Ida laughed.
"That's pride on Jason's part; wicked pride, Jessie," she said. "If you sell your butter and eggs, it can't very much matter whether you sell them at the market or direct. Oh, yes: tell Jason he can let them have anything we can spare."
Jessie's face cleared and broke into a smile: she came of a race that looks after the pennies and loves a good "deal."
"Thank you, miss!" she said, as if Ida had conferred a personal favour. "And they'll take all we can let 'em have, for they've a mortal sight of folk up there at Brae Wood. William says that there's nigh upon fifty bedrooms, and that they'll all be full. His sister is one of the kitchen-maids—there's a cook from London, quite the gentleman, miss, with, rings on his fingers and a piano in his own room—and Susie says that the place is all one mass of ivory and gold, and that some of the rooms is like heaven—or the queen's own rooms in Windsor Castle."
Ida laughed.
"Susie appears to have an enviable acquaintance with the celestial regions and the abode of royalty, Jessie."
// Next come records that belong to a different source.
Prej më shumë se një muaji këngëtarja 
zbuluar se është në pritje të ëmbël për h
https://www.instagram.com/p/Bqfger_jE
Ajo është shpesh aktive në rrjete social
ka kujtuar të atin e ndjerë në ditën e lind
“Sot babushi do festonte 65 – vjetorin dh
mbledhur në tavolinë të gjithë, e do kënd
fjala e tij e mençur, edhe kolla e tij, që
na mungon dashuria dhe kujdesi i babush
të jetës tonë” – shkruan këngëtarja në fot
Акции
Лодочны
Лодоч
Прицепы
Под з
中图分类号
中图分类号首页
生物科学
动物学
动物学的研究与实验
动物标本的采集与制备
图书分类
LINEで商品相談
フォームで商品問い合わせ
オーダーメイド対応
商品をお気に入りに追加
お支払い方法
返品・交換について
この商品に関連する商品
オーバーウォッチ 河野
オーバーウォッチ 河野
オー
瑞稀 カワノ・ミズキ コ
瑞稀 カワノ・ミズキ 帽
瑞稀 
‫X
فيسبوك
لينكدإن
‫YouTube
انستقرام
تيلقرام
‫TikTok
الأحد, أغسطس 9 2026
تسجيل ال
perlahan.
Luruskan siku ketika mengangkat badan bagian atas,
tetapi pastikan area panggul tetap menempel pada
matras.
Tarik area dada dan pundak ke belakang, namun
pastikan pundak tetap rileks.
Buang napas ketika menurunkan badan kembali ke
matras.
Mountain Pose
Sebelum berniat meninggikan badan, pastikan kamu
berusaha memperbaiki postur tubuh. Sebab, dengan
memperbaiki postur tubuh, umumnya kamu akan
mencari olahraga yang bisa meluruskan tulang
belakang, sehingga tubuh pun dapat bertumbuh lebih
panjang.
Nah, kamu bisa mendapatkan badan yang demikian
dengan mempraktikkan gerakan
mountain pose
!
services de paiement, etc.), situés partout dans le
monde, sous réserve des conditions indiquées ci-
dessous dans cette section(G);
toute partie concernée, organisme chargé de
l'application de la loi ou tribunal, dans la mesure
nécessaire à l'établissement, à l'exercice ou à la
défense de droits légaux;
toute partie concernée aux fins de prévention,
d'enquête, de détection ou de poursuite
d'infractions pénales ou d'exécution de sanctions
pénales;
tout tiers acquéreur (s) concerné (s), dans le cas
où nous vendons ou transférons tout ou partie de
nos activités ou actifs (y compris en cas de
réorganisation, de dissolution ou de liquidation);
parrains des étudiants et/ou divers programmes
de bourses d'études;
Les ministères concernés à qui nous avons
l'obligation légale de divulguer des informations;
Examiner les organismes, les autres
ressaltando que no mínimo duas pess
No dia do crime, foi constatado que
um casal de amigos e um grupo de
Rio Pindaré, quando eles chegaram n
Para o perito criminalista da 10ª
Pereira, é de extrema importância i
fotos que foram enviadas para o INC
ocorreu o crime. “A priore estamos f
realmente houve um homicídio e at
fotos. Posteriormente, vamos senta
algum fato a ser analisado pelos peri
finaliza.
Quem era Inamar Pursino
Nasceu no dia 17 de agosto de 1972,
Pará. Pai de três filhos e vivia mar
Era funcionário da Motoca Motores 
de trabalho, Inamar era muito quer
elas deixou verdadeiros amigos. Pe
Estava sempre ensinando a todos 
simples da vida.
"Yes, miss; of course, it's only what she've read about 'em. And she says that Sir Stephen—that's the gentleman as owns it all—is a kind of king, with his own body servant and a—a—I forget what they call him; it's a word like a book-case."
"A secretary," suggested Ida.
"Yes, that's it, miss! But that he's quite simple and pleasant-like, and that he's as easily pleased as if he were a mere nobody. And Susie says that she runs out after dinner and peeps into the stables, and that it's full of horses and that there's a dozen carriages, some of 'em grand enough for the Lord Mayor of London; and that there's a head coachman and eight or nine men and boys under him. I'm thinking, Miss Ida, that the Court"—the Court was the Vaynes' place—"or Bannerdale Grange ain't half so grand."
"I daresay," said Ida. "Is the lunch nearly ready, Jessie?"